# how well would a royal pleco with malawi peacocks and haps



## Guest (Apr 23, 2011)

i have a royal pleco thats in with my ca/sa cichlids that im getting rid of.. i put a royal in with my malawi before and it died dont know if it was because of the high ph or they jus killed him.. does anyone here keep royals with malawi? or even maybe put him in with my tangs that would be at an even higher ph... any suggestions? i currently have 2 bn in with the malawi and the completely ignore them


----------



## Fogelhund (Dec 3, 2002)

Most often they end up dead in with africans.. bristlenose are the better option as you've found out.


----------



## Guest (Apr 23, 2011)

would you attribute that to aggression or the high ph? i read somewhere that royals do ok with africans and other aggressive cichlids because they get so big mine isnt real big yet but id rather not get rid of him or put him in my already pretty crowded tropical community tank... he's in with my flowerhorn and other sa/ca mixs now and he's fine and i think they are more aggressive than africans


----------



## DJRansome (Oct 29, 2005)

Even giant common plecos are killed by mbuna...once their eyes are eaten they usually don't do well.


----------



## Guest (Apr 23, 2011)

i have peacocks and haps in there dj no mbuna  watcha think


----------



## DJRansome (Oct 29, 2005)

I think the threat to plecos is eye eating...thus even the largest fish can be killed. My peacocks were VERY interested in the eyes of my BN. I would not do it.


----------



## Guest (Apr 23, 2011)

so you took him out? what about in with my tangs? i have jumbo cyps, xenos, paracyps and foai in there.. all but the jumbo cyps are still juvies or subadults... u think itd do ok in the high ph as long as no1 tried to eat its eyes? i have an albino and reg bn in my malawi tank so far they are uninterested and i have alot of places for them to hide :::shrugs:::


----------



## DJRansome (Oct 29, 2005)

BN has about a 60% chance of survival with Malawi IME so far. Once they make it the first couple of weeks/months they are good. Royal pleco, less than 60% chance.

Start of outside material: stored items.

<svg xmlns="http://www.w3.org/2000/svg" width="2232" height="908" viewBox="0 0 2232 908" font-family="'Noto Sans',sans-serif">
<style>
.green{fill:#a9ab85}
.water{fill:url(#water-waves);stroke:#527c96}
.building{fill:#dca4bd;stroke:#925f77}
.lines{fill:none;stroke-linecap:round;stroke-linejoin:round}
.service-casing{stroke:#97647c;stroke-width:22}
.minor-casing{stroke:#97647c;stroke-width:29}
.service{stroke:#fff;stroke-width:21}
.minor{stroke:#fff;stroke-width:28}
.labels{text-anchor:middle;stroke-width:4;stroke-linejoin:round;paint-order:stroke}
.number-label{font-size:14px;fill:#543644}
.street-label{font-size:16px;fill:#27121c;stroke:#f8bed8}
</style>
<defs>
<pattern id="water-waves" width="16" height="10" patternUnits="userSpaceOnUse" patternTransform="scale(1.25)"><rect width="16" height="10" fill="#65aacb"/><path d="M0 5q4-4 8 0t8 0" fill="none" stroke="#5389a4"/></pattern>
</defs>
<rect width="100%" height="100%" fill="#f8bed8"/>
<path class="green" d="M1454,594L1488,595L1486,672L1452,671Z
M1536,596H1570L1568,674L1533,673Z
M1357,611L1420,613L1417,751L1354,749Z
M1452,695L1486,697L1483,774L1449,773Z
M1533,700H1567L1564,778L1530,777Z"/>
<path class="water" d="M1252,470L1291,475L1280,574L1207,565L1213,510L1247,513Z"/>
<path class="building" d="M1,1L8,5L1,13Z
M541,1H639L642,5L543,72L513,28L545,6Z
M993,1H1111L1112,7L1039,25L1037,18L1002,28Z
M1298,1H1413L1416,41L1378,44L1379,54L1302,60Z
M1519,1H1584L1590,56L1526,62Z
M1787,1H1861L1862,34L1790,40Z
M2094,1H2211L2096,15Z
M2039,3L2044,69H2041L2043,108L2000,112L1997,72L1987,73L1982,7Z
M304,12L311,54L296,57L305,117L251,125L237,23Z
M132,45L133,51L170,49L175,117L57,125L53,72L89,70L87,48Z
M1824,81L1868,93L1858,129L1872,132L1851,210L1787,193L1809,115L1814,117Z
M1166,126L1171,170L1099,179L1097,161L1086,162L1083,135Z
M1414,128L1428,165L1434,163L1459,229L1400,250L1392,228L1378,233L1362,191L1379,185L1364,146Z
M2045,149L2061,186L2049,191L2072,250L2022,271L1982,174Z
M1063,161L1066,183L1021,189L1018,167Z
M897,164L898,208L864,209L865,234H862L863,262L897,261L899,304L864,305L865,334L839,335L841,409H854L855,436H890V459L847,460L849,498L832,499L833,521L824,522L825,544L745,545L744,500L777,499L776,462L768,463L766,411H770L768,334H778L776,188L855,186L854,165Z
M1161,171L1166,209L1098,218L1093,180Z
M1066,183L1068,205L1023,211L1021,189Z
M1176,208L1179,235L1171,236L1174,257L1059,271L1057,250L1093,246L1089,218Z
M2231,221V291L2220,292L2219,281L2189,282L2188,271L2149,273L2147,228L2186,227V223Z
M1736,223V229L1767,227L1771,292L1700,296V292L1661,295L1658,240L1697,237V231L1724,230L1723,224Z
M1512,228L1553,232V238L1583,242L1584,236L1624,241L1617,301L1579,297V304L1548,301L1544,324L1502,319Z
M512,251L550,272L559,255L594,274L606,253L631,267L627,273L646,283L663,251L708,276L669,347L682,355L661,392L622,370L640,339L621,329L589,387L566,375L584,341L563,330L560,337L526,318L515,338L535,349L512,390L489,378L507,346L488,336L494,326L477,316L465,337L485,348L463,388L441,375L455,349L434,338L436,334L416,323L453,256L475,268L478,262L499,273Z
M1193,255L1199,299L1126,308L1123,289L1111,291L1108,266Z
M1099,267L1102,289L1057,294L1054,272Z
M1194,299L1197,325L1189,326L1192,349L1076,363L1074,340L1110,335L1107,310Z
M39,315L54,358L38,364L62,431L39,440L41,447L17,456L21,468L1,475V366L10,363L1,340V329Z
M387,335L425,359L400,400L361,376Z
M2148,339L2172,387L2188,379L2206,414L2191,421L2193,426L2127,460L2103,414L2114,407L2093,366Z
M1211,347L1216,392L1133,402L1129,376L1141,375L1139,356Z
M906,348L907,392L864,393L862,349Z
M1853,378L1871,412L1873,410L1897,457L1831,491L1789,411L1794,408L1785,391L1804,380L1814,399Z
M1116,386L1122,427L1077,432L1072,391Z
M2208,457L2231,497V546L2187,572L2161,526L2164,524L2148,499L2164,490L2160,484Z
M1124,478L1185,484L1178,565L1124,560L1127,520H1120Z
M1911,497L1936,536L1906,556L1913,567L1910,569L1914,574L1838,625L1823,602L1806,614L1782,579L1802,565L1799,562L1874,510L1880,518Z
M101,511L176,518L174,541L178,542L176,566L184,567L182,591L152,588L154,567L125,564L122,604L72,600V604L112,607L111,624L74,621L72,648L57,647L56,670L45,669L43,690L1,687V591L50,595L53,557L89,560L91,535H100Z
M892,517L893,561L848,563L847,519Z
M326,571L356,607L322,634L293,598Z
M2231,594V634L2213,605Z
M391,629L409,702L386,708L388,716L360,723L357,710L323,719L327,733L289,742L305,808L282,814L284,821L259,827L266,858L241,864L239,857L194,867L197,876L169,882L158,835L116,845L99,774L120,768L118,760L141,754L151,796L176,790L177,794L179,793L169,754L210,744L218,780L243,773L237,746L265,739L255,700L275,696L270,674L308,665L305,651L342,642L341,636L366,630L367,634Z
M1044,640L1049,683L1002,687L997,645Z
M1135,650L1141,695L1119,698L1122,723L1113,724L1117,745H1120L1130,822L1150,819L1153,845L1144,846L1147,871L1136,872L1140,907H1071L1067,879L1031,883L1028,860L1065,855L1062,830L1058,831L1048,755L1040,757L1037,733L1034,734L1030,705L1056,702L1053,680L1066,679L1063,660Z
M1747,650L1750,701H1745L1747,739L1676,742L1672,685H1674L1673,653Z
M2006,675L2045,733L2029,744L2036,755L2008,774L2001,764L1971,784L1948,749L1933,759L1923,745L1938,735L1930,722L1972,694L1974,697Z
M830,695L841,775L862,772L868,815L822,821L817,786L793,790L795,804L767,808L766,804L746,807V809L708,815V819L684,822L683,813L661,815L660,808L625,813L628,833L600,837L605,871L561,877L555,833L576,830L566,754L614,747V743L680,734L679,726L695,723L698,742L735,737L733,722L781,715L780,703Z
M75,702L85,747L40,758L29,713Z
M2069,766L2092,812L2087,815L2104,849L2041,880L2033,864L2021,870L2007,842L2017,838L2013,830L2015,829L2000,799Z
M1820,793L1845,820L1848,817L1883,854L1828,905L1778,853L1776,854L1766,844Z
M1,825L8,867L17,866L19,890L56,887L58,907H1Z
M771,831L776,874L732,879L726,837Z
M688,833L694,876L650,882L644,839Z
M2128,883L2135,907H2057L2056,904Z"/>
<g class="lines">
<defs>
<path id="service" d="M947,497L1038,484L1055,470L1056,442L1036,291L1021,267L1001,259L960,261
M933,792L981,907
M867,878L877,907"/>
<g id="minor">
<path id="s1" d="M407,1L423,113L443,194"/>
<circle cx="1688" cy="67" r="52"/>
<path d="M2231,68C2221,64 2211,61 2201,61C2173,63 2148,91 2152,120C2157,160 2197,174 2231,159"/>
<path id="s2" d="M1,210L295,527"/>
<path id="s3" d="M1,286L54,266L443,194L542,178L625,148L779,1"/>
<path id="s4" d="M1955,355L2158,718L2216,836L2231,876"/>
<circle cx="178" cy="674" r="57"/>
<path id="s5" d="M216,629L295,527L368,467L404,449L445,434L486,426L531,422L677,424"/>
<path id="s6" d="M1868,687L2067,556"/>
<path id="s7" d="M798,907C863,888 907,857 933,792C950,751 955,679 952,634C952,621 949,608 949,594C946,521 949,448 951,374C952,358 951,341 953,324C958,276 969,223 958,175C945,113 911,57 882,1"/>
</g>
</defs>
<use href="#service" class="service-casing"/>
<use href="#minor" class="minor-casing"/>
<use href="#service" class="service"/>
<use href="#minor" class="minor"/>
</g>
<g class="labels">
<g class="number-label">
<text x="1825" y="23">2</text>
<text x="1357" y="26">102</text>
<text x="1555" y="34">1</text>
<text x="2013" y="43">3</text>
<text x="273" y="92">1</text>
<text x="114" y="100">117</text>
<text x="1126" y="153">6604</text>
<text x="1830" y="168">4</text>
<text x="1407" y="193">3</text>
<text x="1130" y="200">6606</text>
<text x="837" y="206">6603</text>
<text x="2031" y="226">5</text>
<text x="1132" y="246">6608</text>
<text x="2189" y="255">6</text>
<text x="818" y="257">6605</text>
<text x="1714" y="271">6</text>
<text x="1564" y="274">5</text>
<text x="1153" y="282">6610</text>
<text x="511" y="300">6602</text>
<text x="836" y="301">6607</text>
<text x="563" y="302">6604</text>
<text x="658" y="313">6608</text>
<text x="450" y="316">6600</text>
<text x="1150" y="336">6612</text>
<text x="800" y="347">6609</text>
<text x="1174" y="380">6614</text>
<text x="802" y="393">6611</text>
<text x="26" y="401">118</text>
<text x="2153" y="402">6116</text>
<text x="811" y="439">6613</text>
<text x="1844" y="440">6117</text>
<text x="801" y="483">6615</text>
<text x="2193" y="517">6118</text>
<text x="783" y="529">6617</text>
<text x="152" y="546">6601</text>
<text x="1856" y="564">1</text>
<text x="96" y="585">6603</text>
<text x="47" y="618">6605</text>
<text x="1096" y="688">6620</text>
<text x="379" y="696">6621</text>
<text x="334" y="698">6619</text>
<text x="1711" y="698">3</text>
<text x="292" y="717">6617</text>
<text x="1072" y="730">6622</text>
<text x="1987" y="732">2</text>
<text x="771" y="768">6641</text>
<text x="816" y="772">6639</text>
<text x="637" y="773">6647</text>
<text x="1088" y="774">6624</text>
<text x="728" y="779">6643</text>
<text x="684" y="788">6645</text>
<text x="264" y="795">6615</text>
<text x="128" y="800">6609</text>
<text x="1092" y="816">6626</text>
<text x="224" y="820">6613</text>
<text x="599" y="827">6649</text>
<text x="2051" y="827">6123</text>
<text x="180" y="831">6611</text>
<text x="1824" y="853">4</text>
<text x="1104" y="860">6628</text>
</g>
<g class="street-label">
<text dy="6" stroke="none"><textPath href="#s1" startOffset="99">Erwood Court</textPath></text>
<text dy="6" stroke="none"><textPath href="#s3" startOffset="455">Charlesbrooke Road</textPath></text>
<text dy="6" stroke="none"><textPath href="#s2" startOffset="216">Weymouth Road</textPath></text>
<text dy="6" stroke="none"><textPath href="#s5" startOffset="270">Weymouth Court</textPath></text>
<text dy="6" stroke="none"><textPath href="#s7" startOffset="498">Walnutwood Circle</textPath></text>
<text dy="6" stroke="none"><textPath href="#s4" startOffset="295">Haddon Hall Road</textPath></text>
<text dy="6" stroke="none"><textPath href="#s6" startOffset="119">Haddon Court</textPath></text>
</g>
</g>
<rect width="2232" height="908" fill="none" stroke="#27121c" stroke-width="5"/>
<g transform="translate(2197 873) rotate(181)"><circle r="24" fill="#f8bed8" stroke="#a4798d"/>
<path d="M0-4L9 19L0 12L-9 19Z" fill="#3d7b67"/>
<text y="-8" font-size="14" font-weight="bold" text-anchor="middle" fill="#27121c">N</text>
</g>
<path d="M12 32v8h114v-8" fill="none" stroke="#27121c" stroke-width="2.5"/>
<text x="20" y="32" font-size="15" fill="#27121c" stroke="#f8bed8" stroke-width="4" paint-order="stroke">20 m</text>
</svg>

Often the plecos are not smart/quick enough to take advantage of the hiding places.


----------



## noki (Jun 13, 2003)

Plecos are a bit hit and miss. If established they may last, but remember that a cichlid tank is pretty stressful. Probably not wise to mess with rarer more expensive Plecos, but it's your decision.


----------



## Guest (Apr 23, 2011)

well i already have it... and if it doesnt go in with any of my cichlids its going in a 55 with a bunch of fish and i already have a clown pleco, small albino sailfin bn, and a decent size blue phantom pleco in there... so if i can get away with putting it in a diff tank then i want to.. what do you guys think about putting it in with the tangs... they seem a lil less mean than the malawi


----------



## Chunkanese (Feb 4, 2011)

I've never seen a pleco injured seriously from cichlids. I had a 10 inch common in with my cichlids. I personally haven't had aggression like that so It wouldn't bother me. my red zebra would bite my arm leaving welts but he never bit the pleco, even when he was spawning and the pleco would lay in his territory. Up to you. I gave mine away because he was so clumsy. Seems like the others have had less luck..


----------



## Fogelhund (Dec 3, 2002)

m1ke715m said:


> well i already have it... and if it doesnt go in with any of my cichlids its going in a 55 with a bunch of fish and i already have a clown pleco, small albino sailfin bn, and a decent size blue phantom pleco in there... so if i can get away with putting it in a diff tank then i want to.. what do you guys think about putting it in with the tangs... they seem a lil less mean than the malawi


What is the ph of the Tang tank?


----------



## Guest (Apr 24, 2011)

i use seachem tang buffer looks like around 8.4 i actually use more of it than recommended to get it that high if i go with 1tsp/10gallons it only goes to like 8... plus this ati master kit high ph solution really sucks it ends up showing up a diff color than they offer you in my malawi tank i use seachem malawi buffer and i use 1.5tsp/10gallons and same with tang buffer


----------



## Fogelhund (Dec 3, 2002)

Don't put the Royal in with the Tangs... pretty much a death sentence at that ph... I might consider selling it, as it doesn't seem like you really have room for it.


----------



## Guest (Apr 24, 2011)

Ill put him in my community tank before i sell him..


----------